[EXERCISE INSTRUCTIONS]:
Copy nothing but the lines below running from the line containing "right shoulder: (282, 395)" through the line containing "left knee: (463, 529)", both end lines included.

Per-instance keypoint data
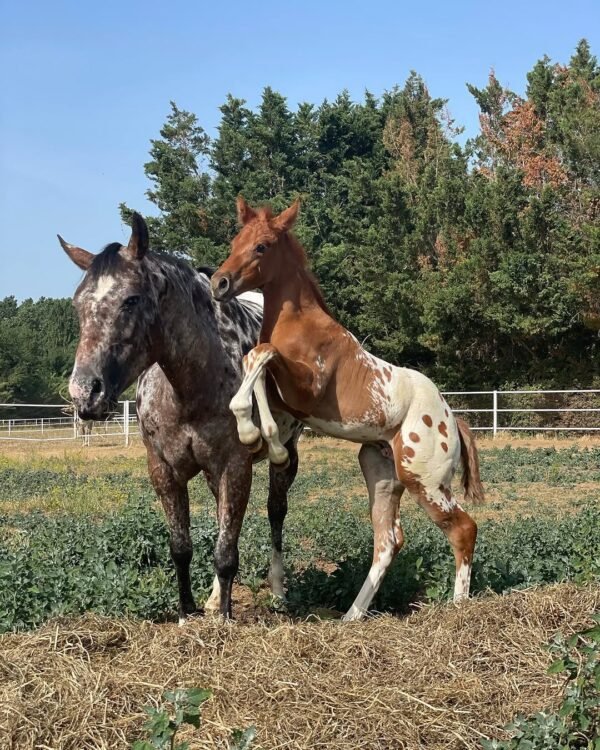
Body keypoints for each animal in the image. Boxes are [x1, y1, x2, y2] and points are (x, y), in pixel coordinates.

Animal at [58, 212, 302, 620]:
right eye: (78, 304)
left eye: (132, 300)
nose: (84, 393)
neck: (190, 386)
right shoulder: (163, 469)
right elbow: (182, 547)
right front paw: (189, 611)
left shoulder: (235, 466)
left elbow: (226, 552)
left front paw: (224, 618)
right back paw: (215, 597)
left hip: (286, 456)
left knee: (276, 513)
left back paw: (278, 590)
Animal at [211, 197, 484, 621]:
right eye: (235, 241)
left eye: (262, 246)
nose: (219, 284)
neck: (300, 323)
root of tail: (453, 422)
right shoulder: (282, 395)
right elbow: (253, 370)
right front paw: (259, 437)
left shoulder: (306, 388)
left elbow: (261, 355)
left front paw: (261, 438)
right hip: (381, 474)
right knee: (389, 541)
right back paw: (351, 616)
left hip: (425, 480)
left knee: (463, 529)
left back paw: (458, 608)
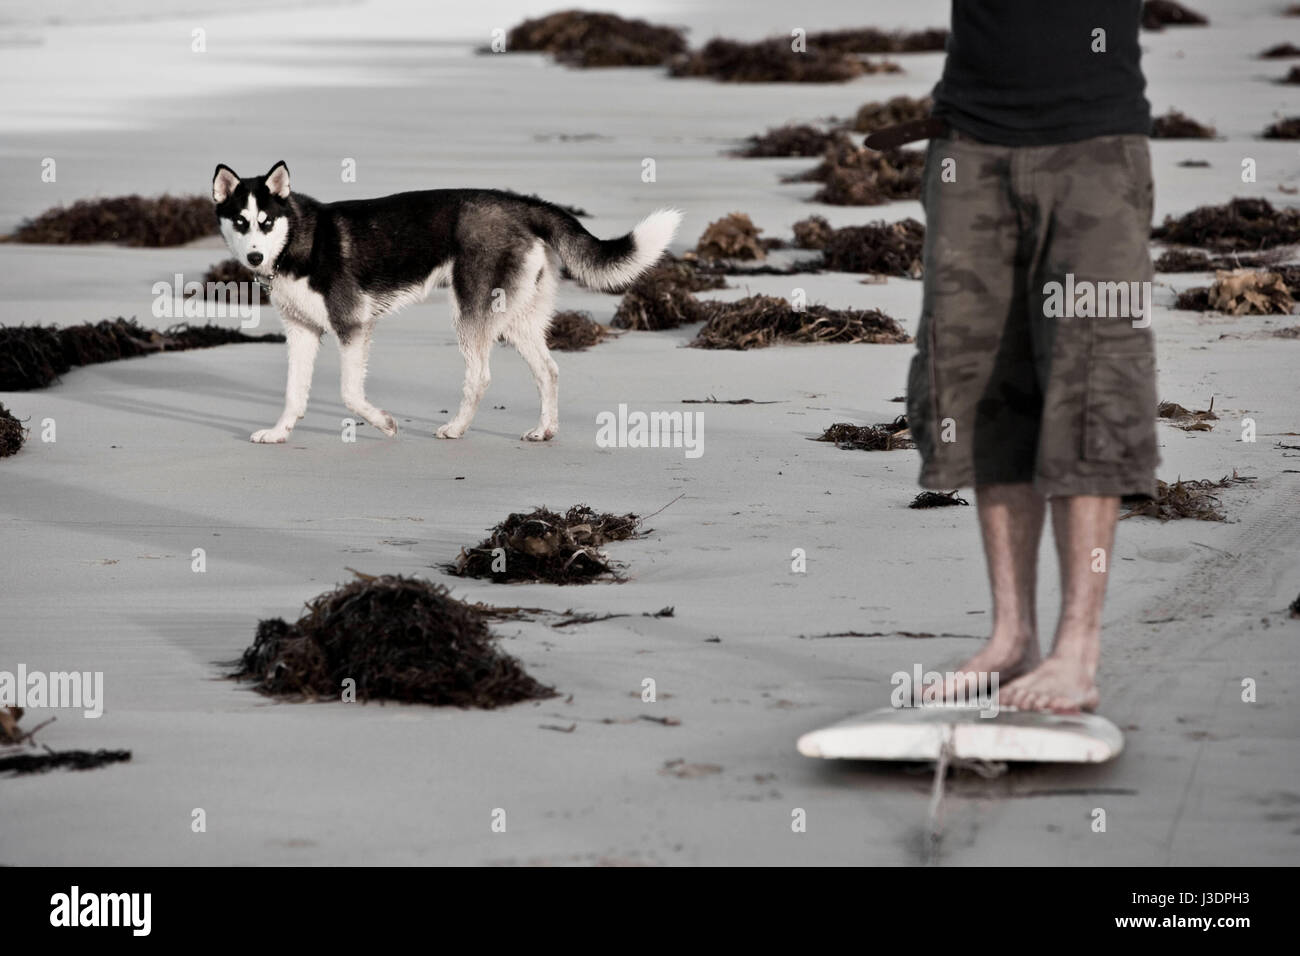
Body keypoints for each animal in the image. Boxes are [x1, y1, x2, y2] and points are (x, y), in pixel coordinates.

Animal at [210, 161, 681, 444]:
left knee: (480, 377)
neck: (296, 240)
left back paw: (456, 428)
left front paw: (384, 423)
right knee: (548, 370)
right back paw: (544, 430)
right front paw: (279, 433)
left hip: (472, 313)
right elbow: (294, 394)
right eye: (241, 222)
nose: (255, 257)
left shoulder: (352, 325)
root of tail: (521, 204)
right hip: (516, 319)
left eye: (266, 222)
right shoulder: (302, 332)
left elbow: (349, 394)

--

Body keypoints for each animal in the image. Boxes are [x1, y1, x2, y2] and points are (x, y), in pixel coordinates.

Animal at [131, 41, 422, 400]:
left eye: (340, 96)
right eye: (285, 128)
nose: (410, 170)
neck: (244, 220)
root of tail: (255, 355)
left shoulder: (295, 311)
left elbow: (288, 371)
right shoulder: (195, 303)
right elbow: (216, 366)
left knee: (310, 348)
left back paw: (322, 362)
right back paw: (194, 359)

...

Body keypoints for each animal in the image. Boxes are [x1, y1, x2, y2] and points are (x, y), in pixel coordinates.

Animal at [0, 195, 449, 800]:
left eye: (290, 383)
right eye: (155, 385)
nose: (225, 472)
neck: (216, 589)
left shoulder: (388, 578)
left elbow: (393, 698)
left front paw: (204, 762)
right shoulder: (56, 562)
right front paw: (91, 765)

[SOLUTION TO THIS TASK]:
right shoulder: (282, 395)
right elbow: (253, 370)
right front paw: (259, 437)
left shoulder: (306, 388)
left elbow: (261, 355)
left front paw: (261, 438)
right hip: (381, 474)
right knee: (389, 541)
right back paw: (351, 616)
left hip: (425, 480)
left knee: (463, 529)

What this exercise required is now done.